## Requirement A
In the page extract on the synthetic asset data script, shorten the paragraph that begins "Once the parameters have been appropriately cast" while keeping its main facts.
## Requirement B
In the page extract on the synthetic asset data script, what is the default value of the --pareto-shape option?
## Requirement C
From the page extract on the synthetic asset data script, extract the stretch from "init_price = float(init_price)" through "np.random.seed(seed=random_seed)", copying it word for word.

## Page extract
##############################
Once the parameters have been appropriately cast to their proper types the Python and NumPy random seed values are set to ensure that the data is completely reproducible for the same provided seed. That is, your results should exactly match those below if the same seed and parameters are provided.

Finally the class is instantiated and is called (using the __call__ dunder method described above) for each desired number of assets. This is achieved by calling the class as if it were a function (see the gbmas() line below):

@click.command()
@click.option('--num-assets', 'num_assets', default='1', help='Number of separate assets to generate files for')
@click.option('--random-seed', 'random_seed', default='42', help='Random seed to set for both Python and NumPy for reproducibility')
@click.option('--start-date', 'start_date', default=None, help='The starting date for generating the synthetic data in YYYY-MM-DD format')
@click.option('--end-date', 'end_date', default=None, help='The starting date for generating the synthetic data in YYYY-MM-DD format')
@click.option('--output-dir', 'output_dir', default=None, help='The location to output the synthetic data CSV file to')
@click.option('--symbol-length', 'symbol_length', default='5', help='The length of the asset symbol using uppercase ASCII characters')
@click.option('--init-price', 'init_price', default='100.0', help='The initial stock price to use')
@click.option('--mu', 'mu', default='0.1', help='The drift parameter, \mu for the GBM SDE')
@click.option('--sigma', 'sigma', default='0.3', help='The volatility parameter, \sigma for the GBM SDE')
@click.option('--pareto-shape', 'pareto_shape', default='1.5', help='The shape of the Pareto distribution simulating the trading volume')
def cli(num_assets, random_seed, start_date, end_date, output_dir, symbol_length, init_price, mu, sigma, pareto_shape):
    num_assets = int(num_assets)
    random_seed = int(random_seed)
    symbol_length = int(symbol_length)
    init_price = float(init_price)
    mu = float(mu)
    sigma = float(sigma)
    pareto_shape = float(pareto_shape)

    # Need to seed both Python and NumPy separately
    random.seed(random_seed)
    np.random.seed(seed=random_seed)

    gbmas = GeometricBrownianMotionAssetSimulator(
        start_date,
        end_date,
        output_dir,
        symbol_length,
        init_price,
        mu,
        sigma,
        pareto_shape
    )
##############################
## Information shown
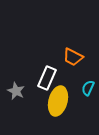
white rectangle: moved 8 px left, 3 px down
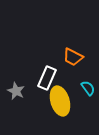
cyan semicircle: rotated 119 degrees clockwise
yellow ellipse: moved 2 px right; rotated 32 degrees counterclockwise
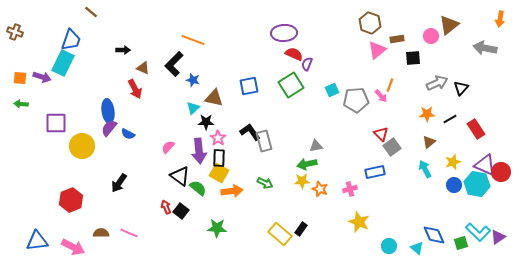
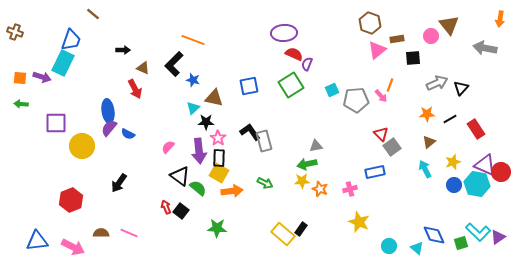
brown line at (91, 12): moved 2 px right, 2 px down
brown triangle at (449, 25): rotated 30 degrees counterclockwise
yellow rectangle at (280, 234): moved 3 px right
##############################
## Task answer A
After the parameters are cast to their proper types, the Python and NumPy random seeds are set so the data is fully reproducible for a given seed. Supplying the same seed and parameters should produce exactly the same results.

## Task answer B
1.5

## Task answer C
init_price = float(init_price)
    mu = float(mu)
    sigma = float(sigma)
    pareto_shape = float(pareto_shape)

    # Need to seed both Python and NumPy separately
    random.seed(random_seed)
    np.random.seed(seed=random_seed)